§ **Exercise brief**: Verbatim output of the lines below is required, with the images omitted.

§ **The data**:
..............................

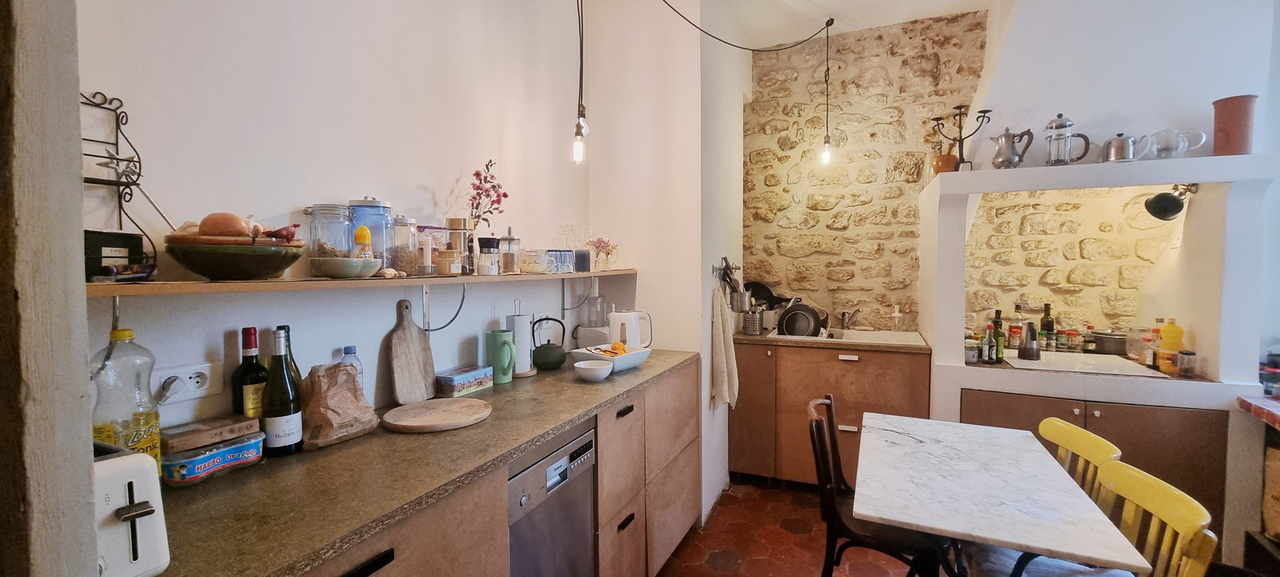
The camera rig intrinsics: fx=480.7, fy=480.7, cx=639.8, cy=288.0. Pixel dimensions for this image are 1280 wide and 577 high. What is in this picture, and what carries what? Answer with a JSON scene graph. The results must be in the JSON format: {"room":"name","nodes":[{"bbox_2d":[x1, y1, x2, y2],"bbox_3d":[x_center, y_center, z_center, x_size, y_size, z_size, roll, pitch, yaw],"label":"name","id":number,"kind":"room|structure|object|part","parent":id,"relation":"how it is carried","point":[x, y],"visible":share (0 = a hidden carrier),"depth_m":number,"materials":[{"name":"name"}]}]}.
{"room":"kitchen","nodes":[
{"label":"kitchen","id":0,"kind":"room"},
{"bbox_2d":[0,0,99,576],"bbox_3d":[-0.992,-0.073,0.578,0.677,2.896,0.245,1,3,24],"label":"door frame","id":1,"kind":"structure","parent":0,"point":[87,477],"depth_m":0.57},
{"bbox_2d":[77,0,595,443],"bbox_3d":[-0.941,-0.202,1.702,0.152,3.052,3.382,1,3,24],"label":"left wall","id":2,"kind":"structure","parent":0,"point":[348,180],"depth_m":1.50,"materials":[{"name":"white paint"}]},
{"bbox_2d":[152,360,220,405],"bbox_3d":[-1.119,0.232,1.182,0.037,0.083,0.145,1,3,24],"label":"wall socket","id":3,"kind":"object","parent":2,"relation":"attached to","point":[192,396],"visible":0.91,"depth_m":1.19,"materials":[{"name":"white plastic"}]},
{"bbox_2d":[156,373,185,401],"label":"plug","id":4,"kind":"object","parent":3,"relation":"in","point":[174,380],"visible":0.95,"depth_m":1.15,"materials":[{"name":"white plastic"}]},
{"bbox_2d":[89,266,634,296],"bbox_3d":[-0.687,-0.042,1.902,0.288,0.033,2.514,1,3,24],"label":"wall shelf","id":5,"kind":"object","parent":2,"relation":"attached to","point":[118,291],"visible":0.79,"depth_m":1.18,"materials":[{"name":"brown wood"}]},
{"bbox_2d":[84,228,147,279],"bbox_3d":[-1.142,-0.070,1.028,0.088,0.103,0.114,0,3,2],"label":"black box","id":6,"kind":"object","parent":5,"relation":"on","point":[89,250],"visible":0.67,"depth_m":1.01,"materials":[{"name":"black"}]},
{"bbox_2d":[80,88,159,276],"bbox_3d":[-1.154,-0.224,0.979,0.142,0.404,0.234,1,3,24],"label":"wire rack","id":7,"kind":"object","parent":5,"relation":"on","point":[97,104],"visible":0.64,"depth_m":1.04,"materials":[{"name":"black metal"}]},
{"bbox_2d":[161,236,303,280],"bbox_3d":[-0.965,-0.065,1.161,0.268,0.089,0.268,1,3,24],"label":"bowl","id":8,"kind":"object","parent":5,"relation":"on","point":[206,270],"visible":0.95,"depth_m":1.08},
{"bbox_2d":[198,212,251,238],"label":"onion","id":9,"kind":"object","parent":8,"relation":"in","point":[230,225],"visible":0.81,"depth_m":1.10,"materials":[{"name":"brown food"}]},
{"bbox_2d":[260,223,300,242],"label":"red onion","id":10,"kind":"object","parent":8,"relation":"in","point":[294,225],"visible":0.85,"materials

..............................

§ **Expected output**:
The camera rig intrinsics: fx=480.7, fy=480.7, cx=639.8, cy=288.0. Pixel dimensions for this image are 1280 wide and 577 high. What is in this picture, and what carries what? Answer with a JSON scene graph. The results must be in the JSON format: {"room":"name","nodes":[{"bbox_2d":[x1, y1, x2, y2],"bbox_3d":[x_center, y_center, z_center, x_size, y_size, z_size, roll, pitch, yaw],"label":"name","id":number,"kind":"room|structure|object|part","parent":id,"relation":"how it is carried","point":[x, y],"visible":share (0 = a hidden carrier),"depth_m":number,"materials":[{"name":"name"}]}]}.
{"room":"kitchen","nodes":[
{"label":"kitchen","id":0,"kind":"room"},
{"bbox_2d":[0,0,99,576],"bbox_3d":[-0.992,-0.073,0.578,0.677,2.896,0.245,1,3,24],"label":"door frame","id":1,"kind":"structure","parent":0,"point":[87,477],"depth_m":0.57},
{"bbox_2d":[77,0,595,443],"bbox_3d":[-0.941,-0.202,1.702,0.152,3.052,3.382,1,3,24],"label":"left wall","id":2,"kind":"structure","parent":0,"point":[348,180],"depth_m":1.50,"materials":[{"name":"white paint"}]},
{"bbox_2d":[152,360,220,405],"bbox_3d":[-1.119,0.232,1.182,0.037,0.083,0.145,1,3,24],"label":"wall socket","id":3,"kind":"object","parent":2,"relation":"attached to","point":[192,396],"visible":0.91,"depth_m":1.19,"materials":[{"name":"white plastic"}]},
{"bbox_2d":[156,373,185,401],"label":"plug","id":4,"kind":"object","parent":3,"relation":"in","point":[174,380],"visible":0.95,"depth_m":1.15,"materials":[{"name":"white plastic"}]},
{"bbox_2d":[89,266,634,296],"bbox_3d":[-0.687,-0.042,1.902,0.288,0.033,2.514,1,3,24],"label":"wall shelf","id":5,"kind":"object","parent":2,"relation":"attached to","point":[118,291],"visible":0.79,"depth_m":1.18,"materials":[{"name":"brown wood"}]},
{"bbox_2d":[84,228,147,279],"bbox_3d":[-1.142,-0.070,1.028,0.088,0.103,0.114,0,3,2],"label":"black box","id":6,"kind":"object","parent":5,"relation":"on","point":[89,250],"visible":0.67,"depth_m":1.01,"materials":[{"name":"black"}]},
{"bbox_2d":[80,88,159,276],"bbox_3d":[-1.154,-0.224,0.979,0.142,0.404,0.234,1,3,24],"label":"wire rack","id":7,"kind":"object","parent":5,"relation":"on","point":[97,104],"visible":0.64,"depth_m":1.04,"materials":[{"name":"black metal"}]},
{"bbox_2d":[161,236,303,280],"bbox_3d":[-0.965,-0.065,1.161,0.268,0.089,0.268,1,3,24],"label":"bowl","id":8,"kind":"object","parent":5,"relation":"on","point":[206,270],"visible":0.95,"depth_m":1.08},
{"bbox_2d":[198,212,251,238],"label":"onion","id":9,"kind":"object","parent":8,"relation":"in","point":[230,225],"visible":0.81,"depth_m":1.10,"materials":[{"name":"brown food"}]},
{"bbox_2d":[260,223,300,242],"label":"red onion","id":10,"kind":"object","parent":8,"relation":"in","point":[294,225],"visible":0.85,"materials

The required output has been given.